Lesedauer: 9 Minuten

© FRANCK FIFE / AFP / picturedesk.com

In den letzten zwei Jahrzehnten explodierten die Ablösesummen im Weltfußball und stiegen bis in den dreistelligen Millionenbereich. Wie viel kann ein Spieler wert sein, was macht den Marktwert aus und wie wird er berechnet?

© PSG

222 Millionen Euro. Bei Kennern der Fußballszene läutet es bei diesem Betrag sofort. Es ist jene Summe, um die der Brasilianer Neymar im Sommer 2017 vom FC Barcelona zu Paris Saint-Germain wechselte. Der Transfermarkt wurde von Leuten aus dem Fußballgeschäft, aber vor allem von externen Personen wie Fans und Medien schon zuvor als »aus den Fugen geraten« bewertet. 222 Millionen Euro für einen einzelnen Spieler sprengten aber alles bisher Dagewesene und warfen erneut die Frage auf, wie viel ein Spieler wirklich wert sein kann.

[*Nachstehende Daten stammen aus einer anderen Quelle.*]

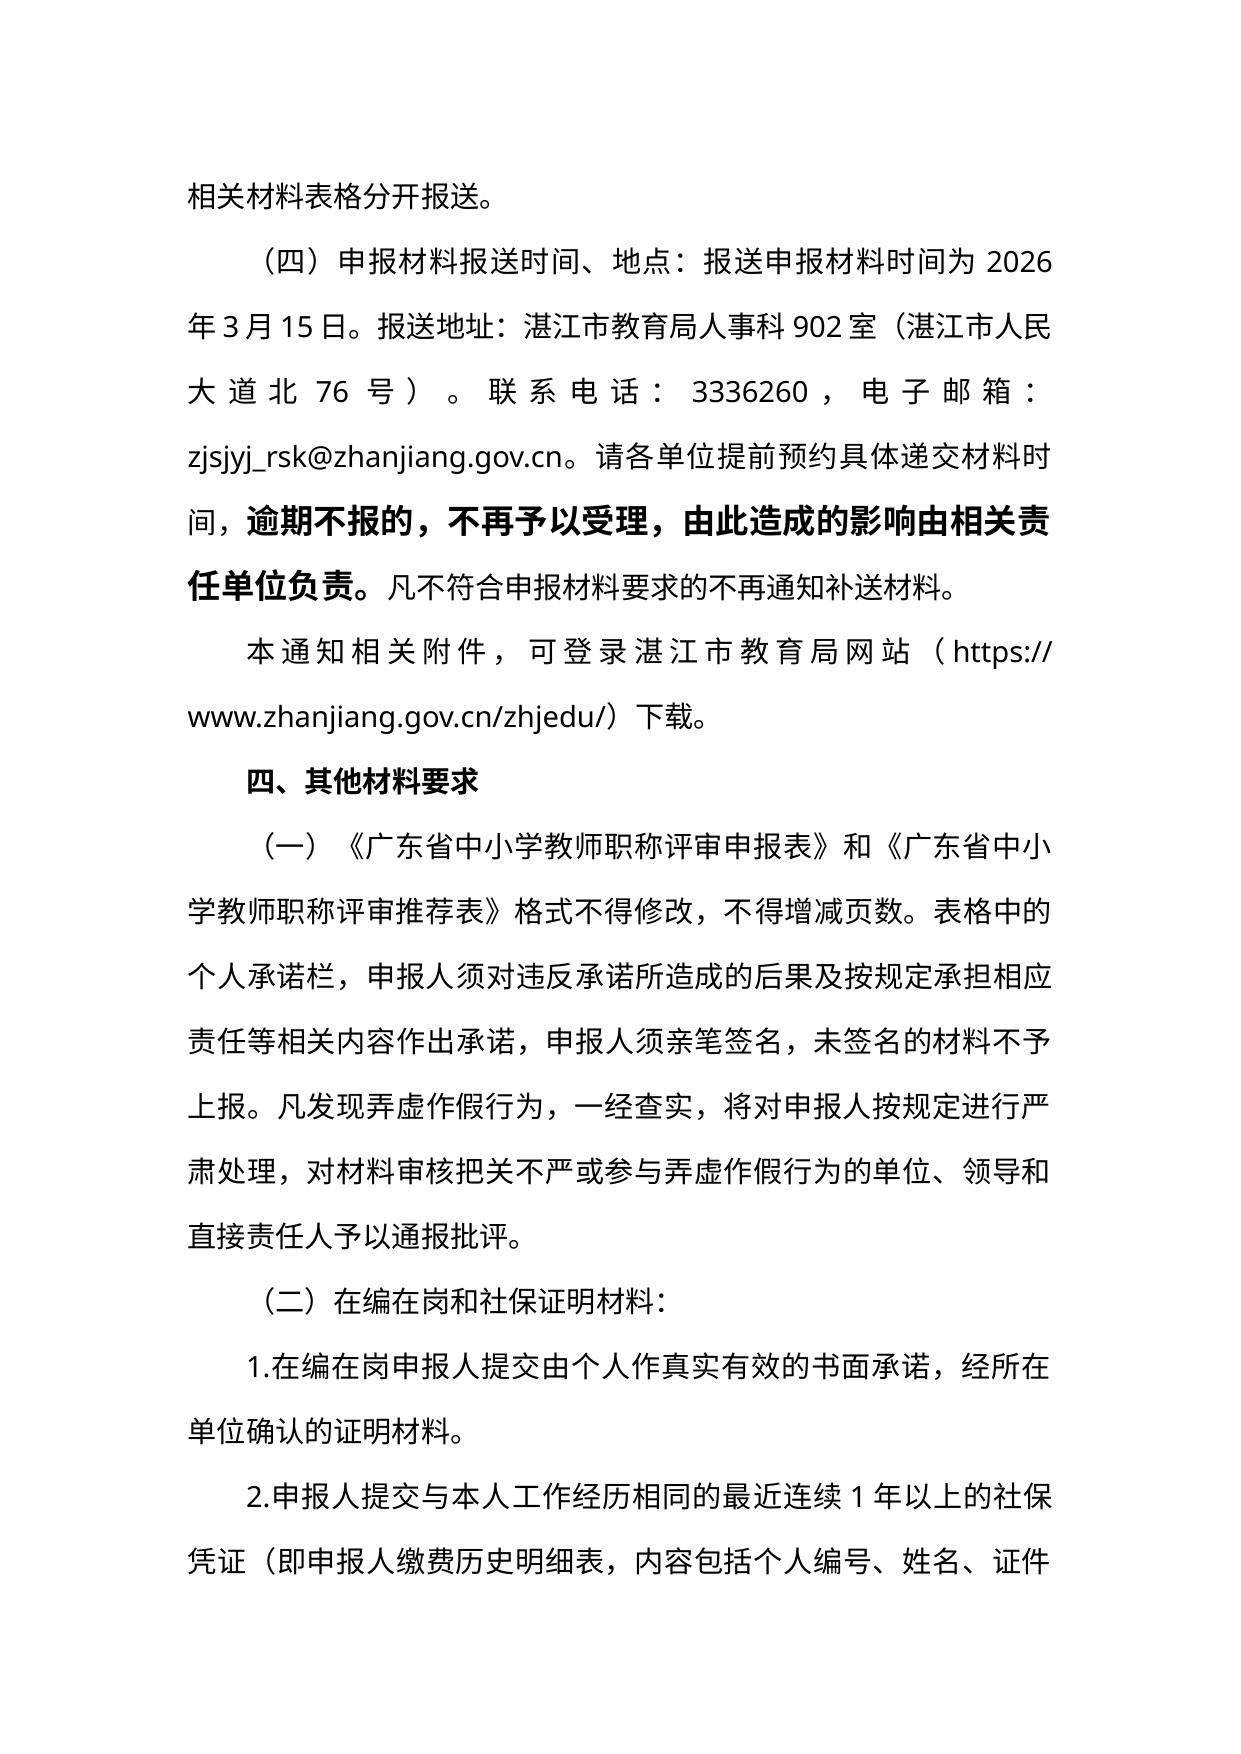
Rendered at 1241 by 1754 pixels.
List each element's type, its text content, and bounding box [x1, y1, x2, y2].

text 四、其他材料要求 [187, 747, 1053, 812]
text 本通知相关附件，可登录湛江市教育局网站（https://www.zhanjiang.gov.cn/zhjedu/）下载。 [187, 617, 1053, 747]
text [187, 162, 1053, 227]
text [187, 1462, 1053, 1592]
text 1.在编在岗申报人提交由个人作真实有效的书面承诺，经所在单位确认的证明材料。 [187, 1332, 1053, 1462]
text （四）申报材料报送时间、地点：报送申报材料时间为2026年3月15日。报送地址：湛江市教育局人事科902室（湛江市人民大道北76号）。联系电话：3336260，电子邮箱：zjsjyj_rsk@zhanjiang.gov.cn。请各单位提前预约具体递交材料时间，逾期不报的，不再予以受理，由此造成的影响由相关责任单位负责。凡不符合申报材料要求的不再通知补送材料。 [187, 227, 1053, 617]
text （一）《广东省中小学教师职称评审申报表》和《广东省中小学教师职称评审推荐表》格式不得修改，不得增减页数。表格中的个人承诺栏，申报人须对违反承诺所造成的后果及按规定承担相应责任等相关内容作出承诺，申报人须亲笔签名，未签名的材料不予上报。凡发现弄虚作假行为，一经查实，将对申报人按规定进行严肃处理，对材料审核把关不严或参与弄虚作假行为的单位、领导和直接责任人予以通报批评。 [187, 812, 1053, 1267]
text （二）在编在岗和社保证明材料： [187, 1267, 1053, 1332]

Christoph Freund: »Der Marktwert der Spieler stellt sich aus verschiedenen – oft auch subjektiven Parametern – zusammen«

© Andreas Schaad

Wie kommen Vereine auf derartige Ablösesummen?

Wie wird der Marktwert eines Spielers berechnet? »Der Marktwert setzt sich aus der Vertragslaufzeit, dem Alter und den Leistungen des Spielers in der Liga und international, aber auch der Erwartungshaltung bei einem späteren Weiterverkauf zusammen«, erklärt Österreichs bekanntester Spielerberater Max Hagmayr im Gespräch mit dem Sport Business Magazin. Selbstverständlich spielt auch die Nachfrage des jeweiligen Vereins eine Rolle. »Wie hoch sind der Druck beziehungsweise die Notwendigkeit eines Transfers, inwieweit bin ich in den Spieler ›verliebt‹«, so Peter Görlich, der seines Zeichens fünf Jahre lang Geschäftsführer bei einem deutschen Bundesligisten war.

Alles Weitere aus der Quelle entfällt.